Conference materials and publications
- "Machine Learning, Offense, and the future of Automation" by Halvar Flake: This keynote from ZeroNights makes the case that ML is not the right tool to use for most defensive purpses, but is for offensive uses.
- AppSecUSA videos: Conference in Orlanda, Florida from September.
- Kaspersky SAS videos: Kaspersky conference for analysts from April.
- CredScan: Project to detect credentials in source code. This is focused on Azure related credentials and is an extension for the Continuous Delivery Tools for Visual Studio, so appears to be only appropriate if you're tied into that ecosystem.
- quad9 DNS resolver: DNS resolver hosted at 184.108.40.206 which will not resolve malicious domains. It also offers DNS over TLS, but you'll need to set up run a local resolver to make use of that.
- Security alerts on GitHub: GitHub has now released their functionality to detect older dependencies with known vulnerabilities and suggest fixes.
- Visual Studio Live Share: Visual Studio and Visual Studio Code (the free version) now allow collaboration while viewing, editing, and even debugging. This means that instead of screen-sharing where only one person is in control and the other is watching, both people can now be active at the same time. The Atom editor also released a similar capability this week (link).
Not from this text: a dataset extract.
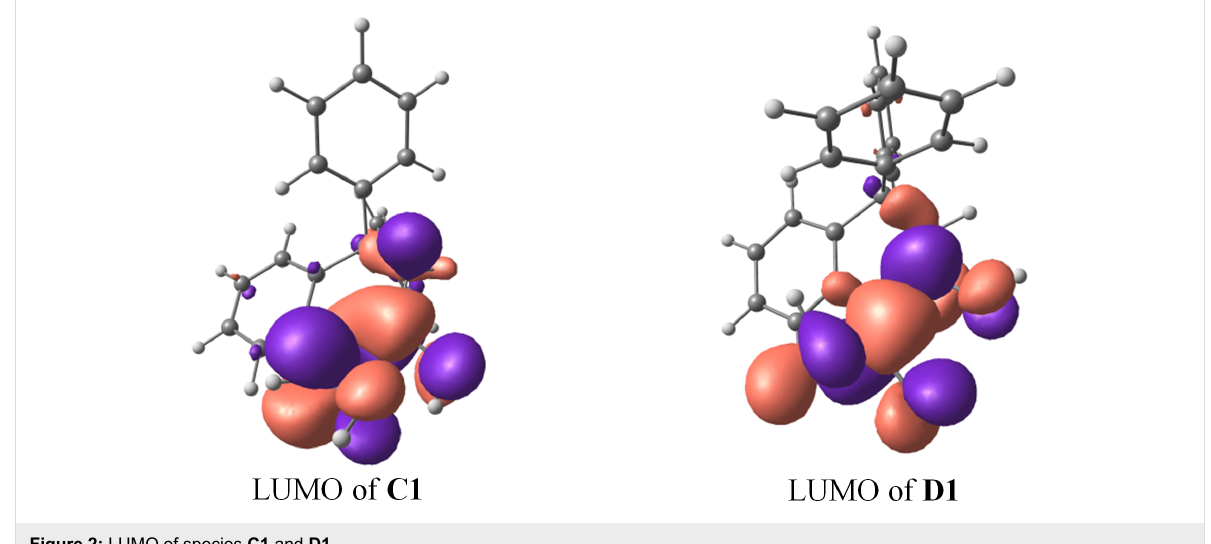
Figure 2: LUMO of species C1 and D1 .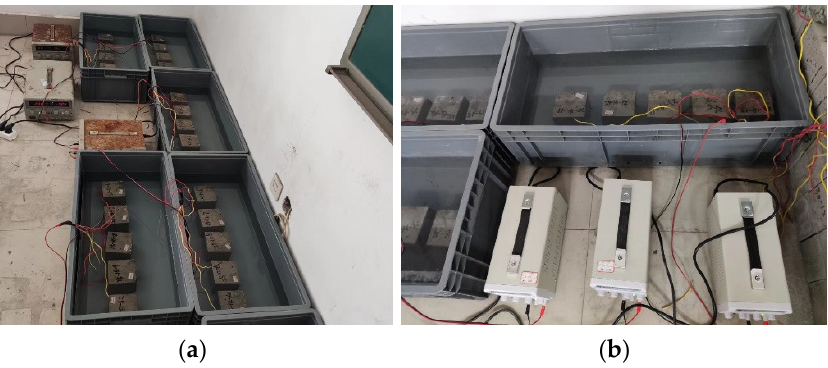
Figure 2. Test device. ( a ) The test piece is immersed in water; ( b ) Corrosion test of steel bar electri-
- osquery Across the Enterprise: Post from Palantir on how they use osquery including how they've use it to react to threats.
- China's Ministry of State Security Likely Influences National Network Vulnerability Publications: Recorded Futures follows up on a previous report of their's titled The Dragon Is Winning: U.S. Lags Behind Chinese Vulnerability Reporting, where they pointed out that the US National Vulnerability Database, which keeps tracks of vulnerabilities as CVE's, lags behind China's National Vulnerability Database (CNNVD). In this post however, Recorded Futures makes the case that when vulns are being leveraged by Chinese APTs, those vulns are not being included in the CNNVD as proactively.
- Huddle race condition: This service had an interesting bug where if two people tried to sign in at the same time, they could both end up logging into one account, meaning one person was given access to someone else's account. This type of issue hints at there being architectural issues.
- Windows Defender Exploit Guard ASR Rules for Office: Shows how to setup rules on Windows for Microsoft Office to prevent it from starting new processes.
- The Motherboard Guide to Not Getting Hacked: As many of you visit with family during the next week (it is Thanksgiving in America) and are asked about security tips, this is one of the better single places to direct people to.
- Remote Code Execution in CouchDB: CouchDB contains two JSON parsers. One parser is used for input validation and the other parser is used to actually do things, and they work differently, so the input validation was bypassed, ultimately leading to RCE.
- afl-unicorn: Part 2 — Fuzzing the 'Unfuzzable': This write-up discusses how to use manual reverse engineering, in conjunction with the AFL fuzzer, to get the fuzzer to work on the part of the code that is of interest to you by allowing you to set a breakpoint on the start of the code of interest. Then you run the process to get to the breakpoint, dump the context, and have the fuzzer work from that context.
- Scamming Scammers By Wasting Their Time: Interesting application of AI to trick scammers into wasting their time when they send phishing emails by having a chatbot respond to them.
- Why I walked away from $30,000 of DJI bounty money: This article is interesting for giving insight into the perspective of a bug bounty hunter and the interactions had with a company. The bug bounty hunter discovers some findings, but doesn't report them until the company will give more clarifications on the scope of the program. The researcher presents the findings, the company tries to claim the issue is not in scope or real, over 130 emails are exchanged, the company decides to pay $30k but with restrictions, lawyers get involved, and ultimately the researcher gives up in working with the company. Both sides seem to have unhealthy views.